Obezite tüm dünyada sıklığı salgın gibi giderek artan önlenebilir ve tedavisi mümkün olan çok önemli bir hastalıktır. Aşırı ve yanlış beslenme, hareketsiz yaşam, genetik yatkınlık ve çevresel faktörlerin etkili olduğu vücutta aşırı veya anormal, yağ dokusu birikimi olarak tanımlayabiliriz. Tek bir faktöre bağlı değildir ve kişinin yaşam kalitesini olumsuz yönde etkiler, sosyal yaşama katılmasını engeller ve sosyal- psikolojik birçok sorunu beraberinde getirir.
Obez kişiler, toplumdaki normal kilolu kişilere göre; diyabet, kalp hastalığı, hipertansiyon gibi hastalıklara sahip olmak açısından çok yüksek risklidirler. Ayrıca bazı kanser türlerine de (meme kanseri, kolon kanseri gibi) yakalanma riski obezlerde artmıştır. Bel fıtığı, diz- eklem problemleri gibi yaşın ilerlemesi ile birlikte birçok ortopedik hastalığa da zemin hazırlar.
Obezite kişilerin yaşam süresini kısaltması, yaşam kalitesini bozması ve psikolojik olumsuz etkileri ile birçok önemli hastalığa yol açması nedeniyle mutlaka tedavisi gereken önemli bir hastalıktır.
Artık Obezite Kader Değil! Doğru Tedavi Yöntemleri ve Takipler ile Yeni Bir Hayat Sizi Bekliyor!
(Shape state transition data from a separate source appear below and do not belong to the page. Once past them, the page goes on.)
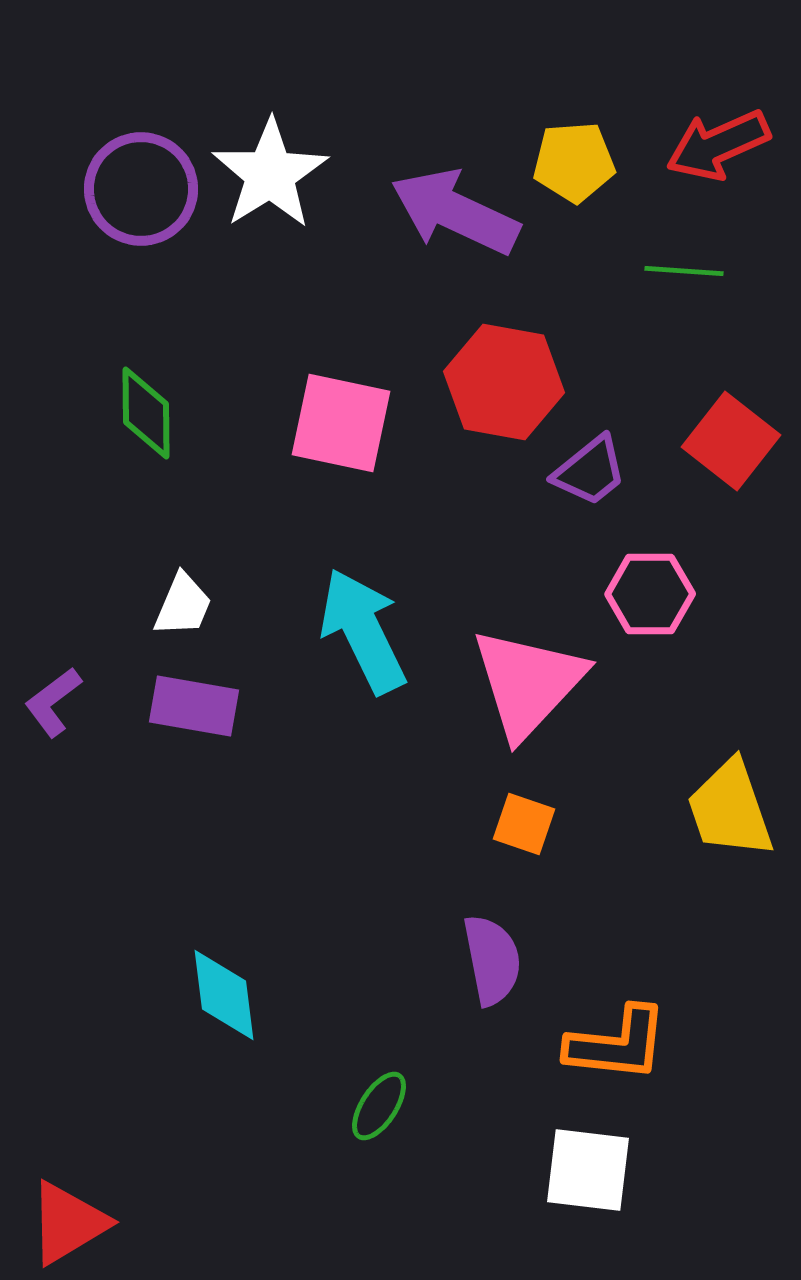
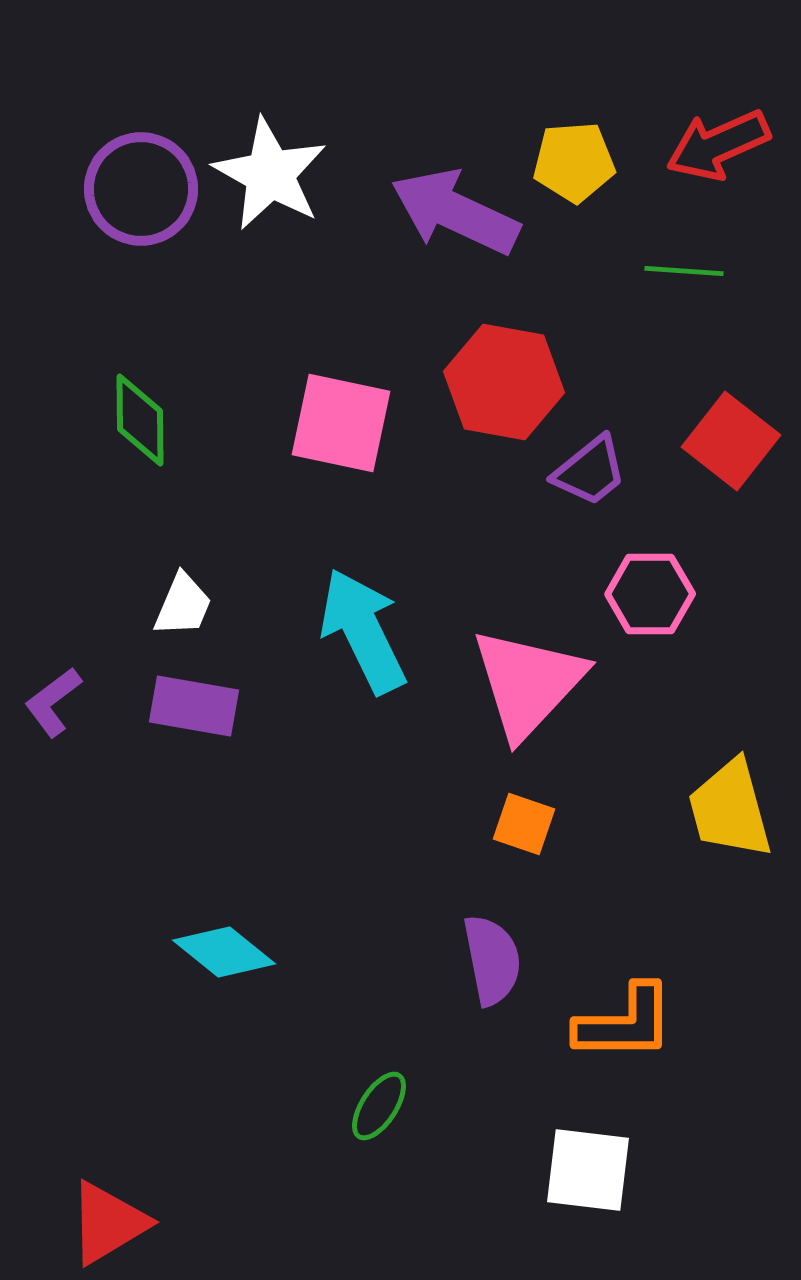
white star: rotated 11 degrees counterclockwise
green diamond: moved 6 px left, 7 px down
yellow trapezoid: rotated 4 degrees clockwise
cyan diamond: moved 43 px up; rotated 44 degrees counterclockwise
orange L-shape: moved 8 px right, 21 px up; rotated 6 degrees counterclockwise
red triangle: moved 40 px right
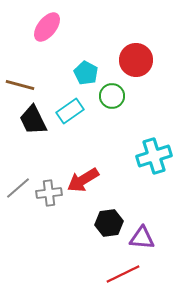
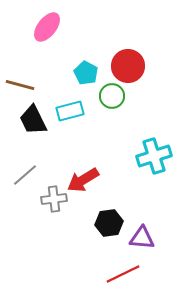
red circle: moved 8 px left, 6 px down
cyan rectangle: rotated 20 degrees clockwise
gray line: moved 7 px right, 13 px up
gray cross: moved 5 px right, 6 px down
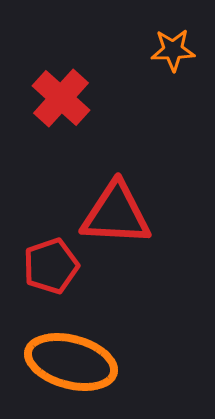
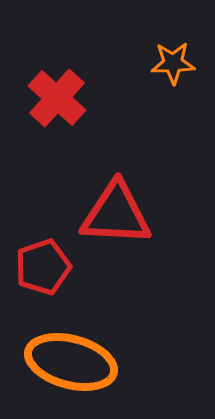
orange star: moved 13 px down
red cross: moved 4 px left
red pentagon: moved 8 px left, 1 px down
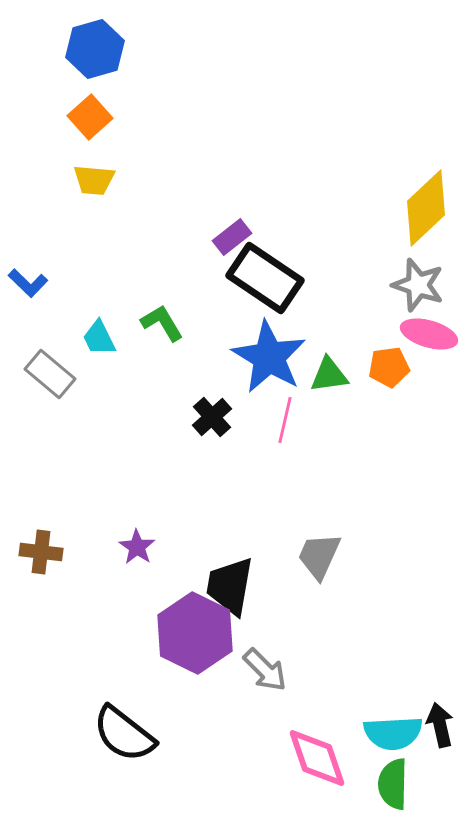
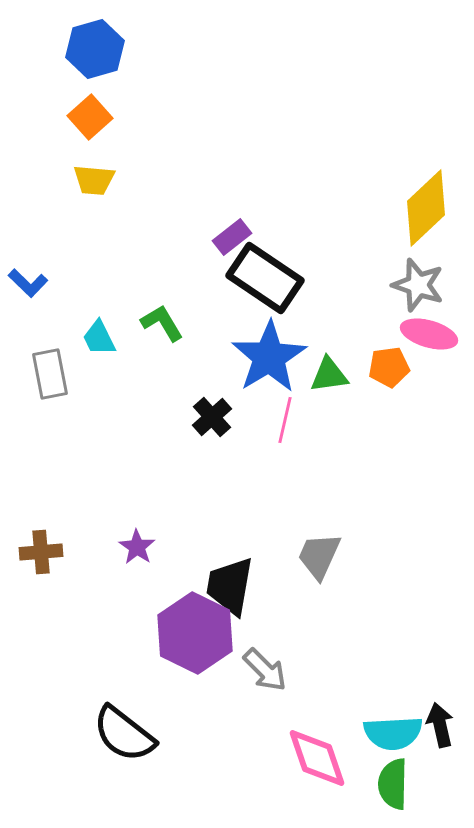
blue star: rotated 10 degrees clockwise
gray rectangle: rotated 39 degrees clockwise
brown cross: rotated 12 degrees counterclockwise
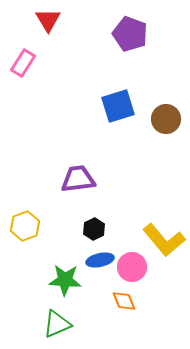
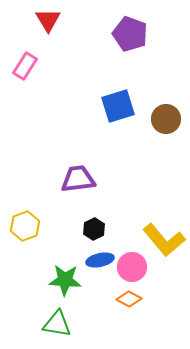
pink rectangle: moved 2 px right, 3 px down
orange diamond: moved 5 px right, 2 px up; rotated 40 degrees counterclockwise
green triangle: rotated 32 degrees clockwise
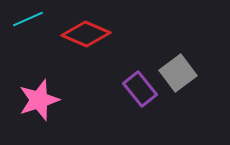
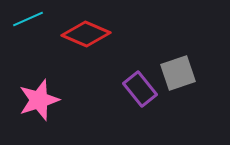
gray square: rotated 18 degrees clockwise
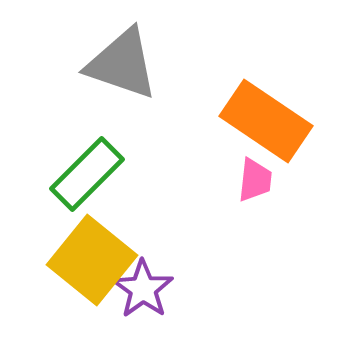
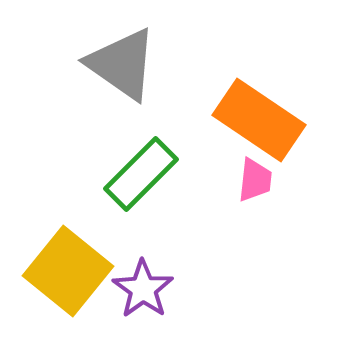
gray triangle: rotated 16 degrees clockwise
orange rectangle: moved 7 px left, 1 px up
green rectangle: moved 54 px right
yellow square: moved 24 px left, 11 px down
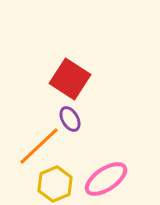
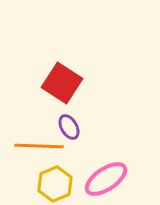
red square: moved 8 px left, 4 px down
purple ellipse: moved 1 px left, 8 px down
orange line: rotated 45 degrees clockwise
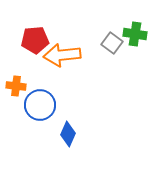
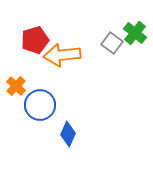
green cross: moved 1 px up; rotated 30 degrees clockwise
red pentagon: rotated 12 degrees counterclockwise
orange cross: rotated 36 degrees clockwise
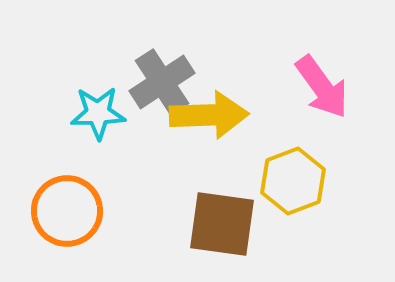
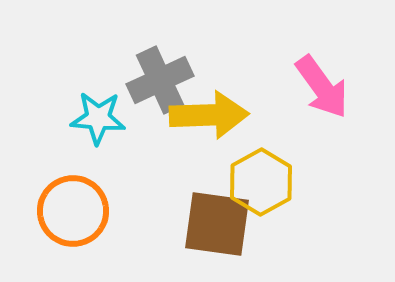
gray cross: moved 2 px left, 2 px up; rotated 8 degrees clockwise
cyan star: moved 5 px down; rotated 6 degrees clockwise
yellow hexagon: moved 32 px left, 1 px down; rotated 8 degrees counterclockwise
orange circle: moved 6 px right
brown square: moved 5 px left
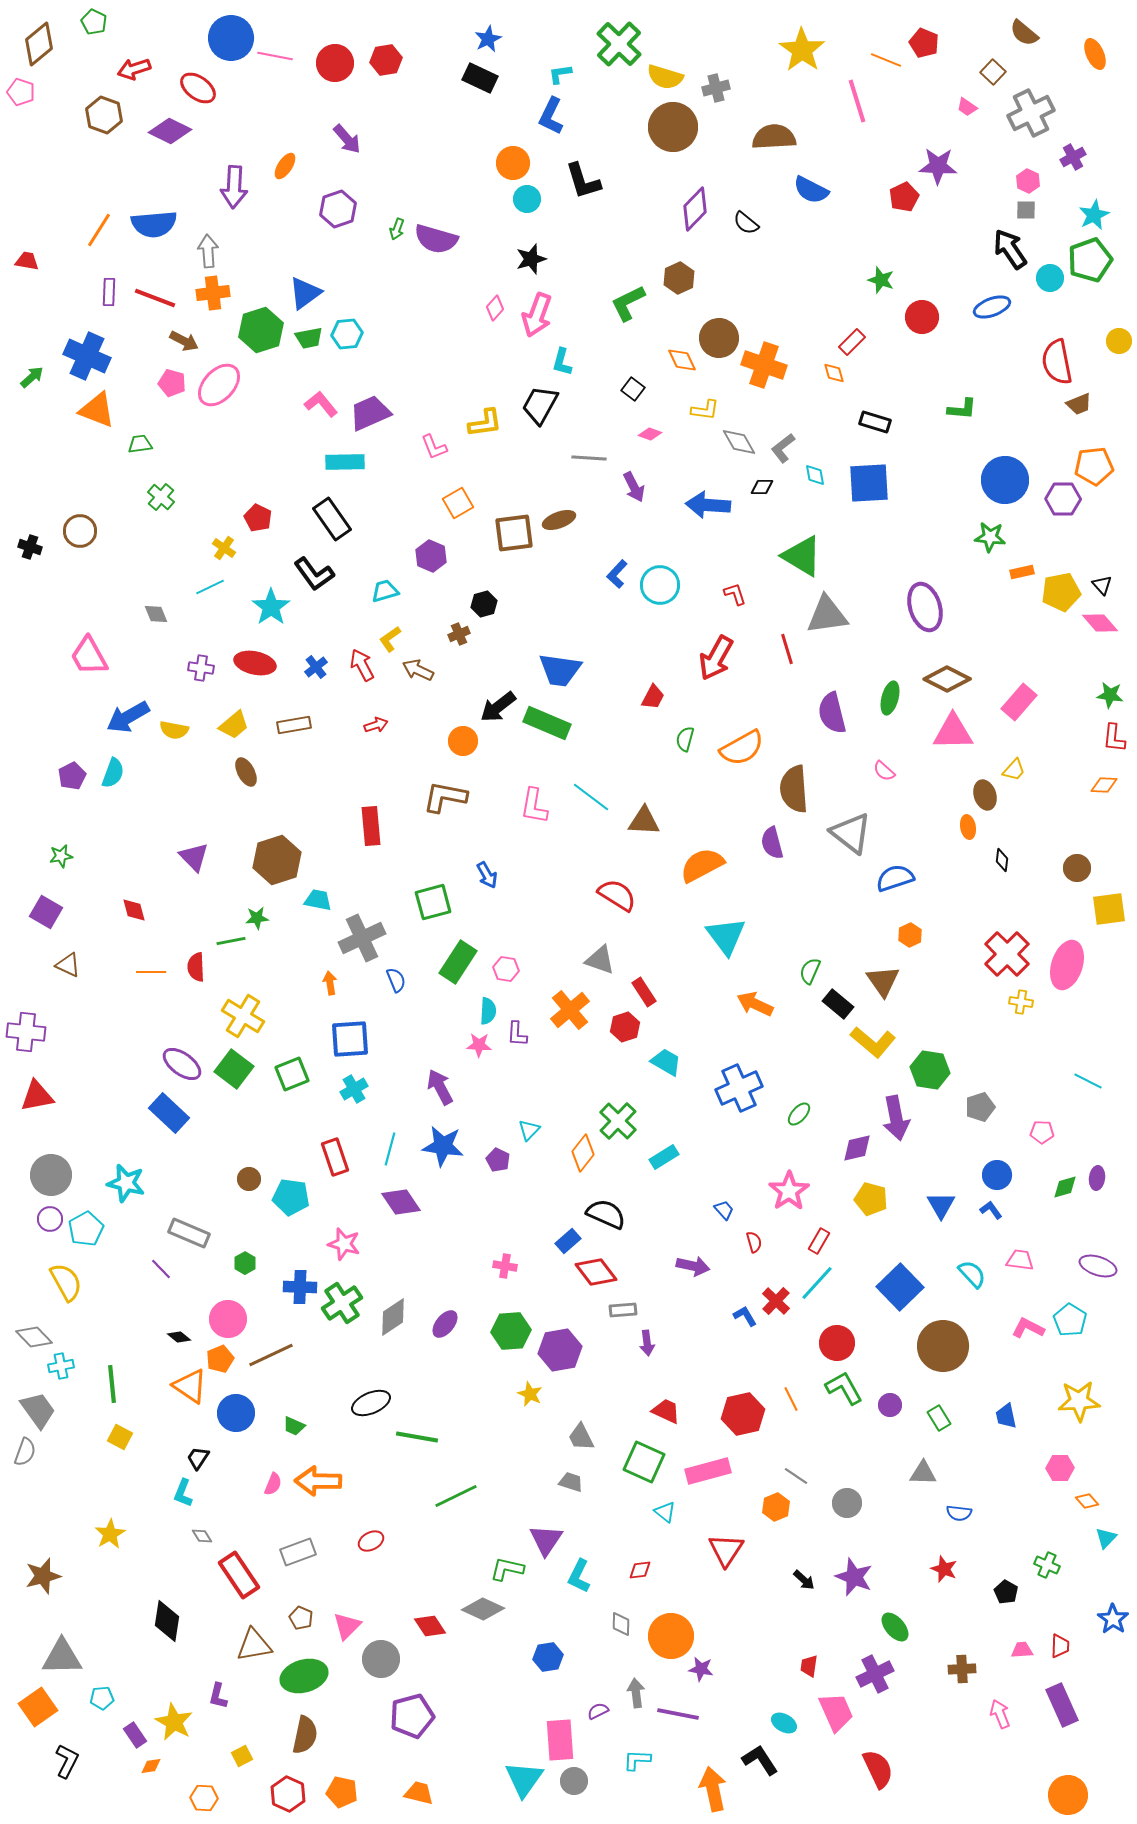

Diyabet; insülin hormonunun eksikliği veya etkisizliği sonucu ortaya çıkan, yaşam boyu süren, kan şekeri yüksekliği ve eşlik eden hastalık durumları ile karakterize metabolik bir hastalıktır. Ne yazık ki son 10 yıllık dönemde Türkiye’de diyabet hastalığının görülme sıklığı %100 artış göstermiştir. Diyabet hastalığının ortaya çıkardığı birçok başka hastalık, kalp hastalığı, görme kaybı, böbrek yetersizliği gibi sorunların önlenebilmesi ancak çok iyi bir tedavi ve takip ile mümkün olacaktır. Türkiye’de ve dünyada, diyabet hastalığı, en önemli böbrek yetersizliği nedenidir. Kontrolsüz diyabet hastalığı yaşam süresini yaklaşık 5-10 yıl kısaltmaktadır.